Daylight in a Celebrated Cornell U Building

“It’s a really well built, well detailed, high thermal performance skylight. It’s super cost-affordable because it’s modular.” 

Eneref Institute examines how new modular skylights modernize space at Cornell department of architecture.

East Sibley Hall is home to Cornell University’s College of Architecture, Art, and Planning (Cornell AAP), whose Department of Architecture is one of the world’s most prestigious architecture programs. Originally constructed in the late 1800s, by the early 2000s Sibley Hall had undergone numerous transformations. The third floor, having served as an engineering lab, design studio, and home to the university Fine Arts Library, was in great need of attention.

On the roof of Sibley Hall were two skylights that were decades old and had frosted over and faded with time—the amount of natural daylight coming through the skylights had been reduced significantly. The exterior steel frame of the building was in extremely poor condition and leaked; and, after many years of housing the weight of the Fine Arts Library, the top of the building had begun to spread apart and the exterior walls were cracking.
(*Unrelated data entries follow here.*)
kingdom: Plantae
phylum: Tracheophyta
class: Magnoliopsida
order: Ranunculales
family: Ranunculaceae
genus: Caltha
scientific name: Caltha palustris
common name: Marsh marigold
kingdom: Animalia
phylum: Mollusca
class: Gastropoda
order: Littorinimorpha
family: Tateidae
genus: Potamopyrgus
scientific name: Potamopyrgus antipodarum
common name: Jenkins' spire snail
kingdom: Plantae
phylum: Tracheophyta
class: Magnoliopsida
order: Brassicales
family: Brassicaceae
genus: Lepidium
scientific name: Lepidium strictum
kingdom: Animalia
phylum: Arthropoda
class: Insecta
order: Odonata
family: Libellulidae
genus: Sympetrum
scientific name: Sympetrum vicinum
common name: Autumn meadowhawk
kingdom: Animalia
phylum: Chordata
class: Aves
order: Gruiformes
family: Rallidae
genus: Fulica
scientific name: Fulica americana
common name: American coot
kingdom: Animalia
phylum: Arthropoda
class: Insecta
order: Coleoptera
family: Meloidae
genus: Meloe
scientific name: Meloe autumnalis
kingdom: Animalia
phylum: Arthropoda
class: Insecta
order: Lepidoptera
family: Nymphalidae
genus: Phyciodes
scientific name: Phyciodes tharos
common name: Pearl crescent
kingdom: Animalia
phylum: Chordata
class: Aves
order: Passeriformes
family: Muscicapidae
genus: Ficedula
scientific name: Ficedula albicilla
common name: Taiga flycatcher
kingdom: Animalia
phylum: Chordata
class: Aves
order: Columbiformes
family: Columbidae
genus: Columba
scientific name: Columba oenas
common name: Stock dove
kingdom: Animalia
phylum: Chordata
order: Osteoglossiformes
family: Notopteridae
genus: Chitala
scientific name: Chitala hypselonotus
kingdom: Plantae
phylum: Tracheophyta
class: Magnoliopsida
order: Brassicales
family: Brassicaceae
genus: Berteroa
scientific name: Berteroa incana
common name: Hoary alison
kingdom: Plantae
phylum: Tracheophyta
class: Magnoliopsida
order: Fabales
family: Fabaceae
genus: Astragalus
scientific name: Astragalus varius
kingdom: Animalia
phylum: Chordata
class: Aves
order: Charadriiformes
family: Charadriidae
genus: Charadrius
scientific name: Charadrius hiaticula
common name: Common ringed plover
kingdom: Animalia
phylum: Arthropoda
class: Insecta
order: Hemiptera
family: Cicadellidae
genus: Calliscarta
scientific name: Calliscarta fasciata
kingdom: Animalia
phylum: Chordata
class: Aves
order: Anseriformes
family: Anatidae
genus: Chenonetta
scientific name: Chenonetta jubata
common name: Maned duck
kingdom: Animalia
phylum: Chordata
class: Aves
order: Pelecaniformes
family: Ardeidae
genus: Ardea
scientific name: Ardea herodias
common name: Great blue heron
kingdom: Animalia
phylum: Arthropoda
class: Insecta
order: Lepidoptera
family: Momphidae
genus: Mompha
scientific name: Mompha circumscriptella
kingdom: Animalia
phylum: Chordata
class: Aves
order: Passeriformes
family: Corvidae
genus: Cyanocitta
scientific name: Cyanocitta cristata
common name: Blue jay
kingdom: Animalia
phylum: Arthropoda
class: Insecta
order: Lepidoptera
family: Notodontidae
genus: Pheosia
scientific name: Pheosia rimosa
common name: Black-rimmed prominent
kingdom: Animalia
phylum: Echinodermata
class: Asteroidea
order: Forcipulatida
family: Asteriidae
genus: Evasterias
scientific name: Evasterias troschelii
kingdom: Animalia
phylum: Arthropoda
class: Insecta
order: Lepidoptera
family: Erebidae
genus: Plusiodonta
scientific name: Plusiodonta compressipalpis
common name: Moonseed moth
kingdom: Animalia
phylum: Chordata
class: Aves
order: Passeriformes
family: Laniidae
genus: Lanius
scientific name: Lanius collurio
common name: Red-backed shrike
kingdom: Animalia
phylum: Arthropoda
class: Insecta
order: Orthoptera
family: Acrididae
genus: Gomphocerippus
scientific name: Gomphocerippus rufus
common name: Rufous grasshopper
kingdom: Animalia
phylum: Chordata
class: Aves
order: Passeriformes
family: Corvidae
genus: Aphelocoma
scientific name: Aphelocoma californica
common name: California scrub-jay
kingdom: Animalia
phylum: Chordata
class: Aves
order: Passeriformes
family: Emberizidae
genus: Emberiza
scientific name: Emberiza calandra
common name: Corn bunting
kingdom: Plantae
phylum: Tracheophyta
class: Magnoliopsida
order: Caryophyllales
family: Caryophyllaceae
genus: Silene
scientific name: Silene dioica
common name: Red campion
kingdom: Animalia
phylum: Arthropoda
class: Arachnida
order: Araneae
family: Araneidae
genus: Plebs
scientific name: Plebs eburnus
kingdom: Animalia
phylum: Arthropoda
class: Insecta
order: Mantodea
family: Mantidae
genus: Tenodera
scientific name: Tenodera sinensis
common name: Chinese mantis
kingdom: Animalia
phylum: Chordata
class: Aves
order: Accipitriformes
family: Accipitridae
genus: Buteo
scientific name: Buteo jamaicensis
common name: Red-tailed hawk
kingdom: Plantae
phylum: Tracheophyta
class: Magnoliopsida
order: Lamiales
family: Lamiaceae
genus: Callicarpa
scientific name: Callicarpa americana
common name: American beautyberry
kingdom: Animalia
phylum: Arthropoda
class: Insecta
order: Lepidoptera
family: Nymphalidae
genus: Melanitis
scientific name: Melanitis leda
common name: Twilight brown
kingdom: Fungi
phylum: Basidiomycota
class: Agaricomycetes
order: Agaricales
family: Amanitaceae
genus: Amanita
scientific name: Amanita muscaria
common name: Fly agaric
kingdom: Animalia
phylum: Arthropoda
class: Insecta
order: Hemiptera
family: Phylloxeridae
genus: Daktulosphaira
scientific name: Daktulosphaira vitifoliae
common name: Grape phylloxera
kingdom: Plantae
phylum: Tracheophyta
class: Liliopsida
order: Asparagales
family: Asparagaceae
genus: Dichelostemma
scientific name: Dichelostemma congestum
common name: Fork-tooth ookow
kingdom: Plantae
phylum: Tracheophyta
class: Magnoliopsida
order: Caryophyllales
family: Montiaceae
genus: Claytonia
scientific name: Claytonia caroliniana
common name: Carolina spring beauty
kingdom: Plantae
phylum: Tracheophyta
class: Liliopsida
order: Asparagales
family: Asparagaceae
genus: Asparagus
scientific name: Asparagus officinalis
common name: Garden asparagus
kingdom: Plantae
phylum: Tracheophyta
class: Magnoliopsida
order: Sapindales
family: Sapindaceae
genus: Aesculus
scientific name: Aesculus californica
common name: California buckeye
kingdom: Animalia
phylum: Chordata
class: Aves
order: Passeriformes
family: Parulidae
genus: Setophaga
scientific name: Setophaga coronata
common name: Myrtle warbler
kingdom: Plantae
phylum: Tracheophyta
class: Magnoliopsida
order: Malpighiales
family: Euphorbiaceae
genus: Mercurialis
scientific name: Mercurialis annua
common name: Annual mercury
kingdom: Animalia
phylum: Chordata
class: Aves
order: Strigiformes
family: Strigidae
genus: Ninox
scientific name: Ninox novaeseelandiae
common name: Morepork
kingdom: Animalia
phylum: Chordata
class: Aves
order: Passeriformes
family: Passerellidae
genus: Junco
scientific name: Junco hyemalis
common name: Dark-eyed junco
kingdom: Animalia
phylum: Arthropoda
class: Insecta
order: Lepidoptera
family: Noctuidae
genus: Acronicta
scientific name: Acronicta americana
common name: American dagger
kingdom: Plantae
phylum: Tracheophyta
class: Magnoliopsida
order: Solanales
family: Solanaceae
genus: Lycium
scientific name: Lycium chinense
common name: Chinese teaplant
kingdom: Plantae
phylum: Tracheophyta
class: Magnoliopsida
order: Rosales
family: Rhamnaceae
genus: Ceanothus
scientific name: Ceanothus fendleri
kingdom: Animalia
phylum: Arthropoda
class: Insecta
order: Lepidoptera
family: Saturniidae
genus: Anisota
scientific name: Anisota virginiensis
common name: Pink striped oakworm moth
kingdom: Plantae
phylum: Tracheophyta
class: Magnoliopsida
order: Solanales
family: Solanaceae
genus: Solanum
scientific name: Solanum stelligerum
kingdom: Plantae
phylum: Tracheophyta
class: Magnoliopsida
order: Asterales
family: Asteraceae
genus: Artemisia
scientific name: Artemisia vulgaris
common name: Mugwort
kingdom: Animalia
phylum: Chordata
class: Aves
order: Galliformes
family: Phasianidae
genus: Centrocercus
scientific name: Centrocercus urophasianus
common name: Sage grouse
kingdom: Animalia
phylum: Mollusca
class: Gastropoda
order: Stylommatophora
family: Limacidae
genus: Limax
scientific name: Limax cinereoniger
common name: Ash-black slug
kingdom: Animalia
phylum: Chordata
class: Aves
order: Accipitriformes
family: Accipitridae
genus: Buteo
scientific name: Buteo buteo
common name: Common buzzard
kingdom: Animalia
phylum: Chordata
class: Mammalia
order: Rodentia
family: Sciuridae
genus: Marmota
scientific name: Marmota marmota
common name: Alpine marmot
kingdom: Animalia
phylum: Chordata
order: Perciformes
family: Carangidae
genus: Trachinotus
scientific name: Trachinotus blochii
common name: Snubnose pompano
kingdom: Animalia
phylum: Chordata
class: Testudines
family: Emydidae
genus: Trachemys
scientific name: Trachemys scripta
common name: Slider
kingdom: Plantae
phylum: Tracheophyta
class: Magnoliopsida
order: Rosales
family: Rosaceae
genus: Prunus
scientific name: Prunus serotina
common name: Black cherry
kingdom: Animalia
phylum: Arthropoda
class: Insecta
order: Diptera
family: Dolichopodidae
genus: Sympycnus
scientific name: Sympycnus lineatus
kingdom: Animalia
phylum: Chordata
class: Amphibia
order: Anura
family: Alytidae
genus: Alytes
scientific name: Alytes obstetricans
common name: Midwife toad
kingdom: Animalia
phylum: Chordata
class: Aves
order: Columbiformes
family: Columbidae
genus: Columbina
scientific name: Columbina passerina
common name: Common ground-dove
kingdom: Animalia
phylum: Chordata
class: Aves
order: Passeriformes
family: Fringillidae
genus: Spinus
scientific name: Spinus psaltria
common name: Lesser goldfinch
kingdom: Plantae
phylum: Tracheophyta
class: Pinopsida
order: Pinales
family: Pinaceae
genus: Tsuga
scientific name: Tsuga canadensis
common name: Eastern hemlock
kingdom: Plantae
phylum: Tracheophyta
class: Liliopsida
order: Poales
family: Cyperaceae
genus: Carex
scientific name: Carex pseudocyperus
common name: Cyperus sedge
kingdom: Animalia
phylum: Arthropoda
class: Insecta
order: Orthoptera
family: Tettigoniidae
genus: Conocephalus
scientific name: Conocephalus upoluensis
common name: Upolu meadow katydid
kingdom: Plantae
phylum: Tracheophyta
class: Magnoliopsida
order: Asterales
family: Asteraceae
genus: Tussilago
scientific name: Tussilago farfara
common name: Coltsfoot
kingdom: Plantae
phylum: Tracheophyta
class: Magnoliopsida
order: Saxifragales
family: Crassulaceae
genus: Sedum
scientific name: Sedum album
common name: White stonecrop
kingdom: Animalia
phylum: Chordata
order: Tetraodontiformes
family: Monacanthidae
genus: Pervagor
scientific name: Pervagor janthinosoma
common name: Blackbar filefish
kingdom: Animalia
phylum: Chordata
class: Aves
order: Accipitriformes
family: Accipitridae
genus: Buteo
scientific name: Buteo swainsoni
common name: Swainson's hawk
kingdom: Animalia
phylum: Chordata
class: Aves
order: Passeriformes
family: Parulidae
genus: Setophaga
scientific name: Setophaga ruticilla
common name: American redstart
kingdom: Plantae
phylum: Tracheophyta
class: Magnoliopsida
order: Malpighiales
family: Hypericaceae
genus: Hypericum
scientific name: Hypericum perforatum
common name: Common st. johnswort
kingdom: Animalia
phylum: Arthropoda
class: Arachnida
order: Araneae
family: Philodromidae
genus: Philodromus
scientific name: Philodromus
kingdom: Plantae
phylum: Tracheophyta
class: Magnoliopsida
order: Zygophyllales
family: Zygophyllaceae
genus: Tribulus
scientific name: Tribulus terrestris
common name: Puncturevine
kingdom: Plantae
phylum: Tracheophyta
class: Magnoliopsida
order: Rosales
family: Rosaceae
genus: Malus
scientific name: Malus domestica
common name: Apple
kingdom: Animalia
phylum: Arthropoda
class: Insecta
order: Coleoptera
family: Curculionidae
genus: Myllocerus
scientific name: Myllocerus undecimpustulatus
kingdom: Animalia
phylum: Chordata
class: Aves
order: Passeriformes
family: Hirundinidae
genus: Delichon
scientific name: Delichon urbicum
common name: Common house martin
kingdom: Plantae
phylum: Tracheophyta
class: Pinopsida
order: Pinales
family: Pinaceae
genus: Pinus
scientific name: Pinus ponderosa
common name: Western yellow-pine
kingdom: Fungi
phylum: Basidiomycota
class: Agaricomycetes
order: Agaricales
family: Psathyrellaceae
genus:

“The existing space was in pretty bad shape,” said Feuerstein, Architect with Leven Betts Studio.

The challenge was how to modernize East Sibley Hall’s third floor in line with the college’s goals of colocating faculty offices adjacent to student’s studios and creating a collaborative, multiuse space; maintain the integrity of the designated historic building; and satisfy the discriminating needs of the Cornell AAP architecture faculty.

Views of East Sibley hall third floor renovation: architecture department faculty offices and the Frances Shloss Studio

“If you had asked me before the project, I would have said my biggest fear was installing these new skylights in a 122-year-old building. Honestly, it was one of the easiest parts of the project.”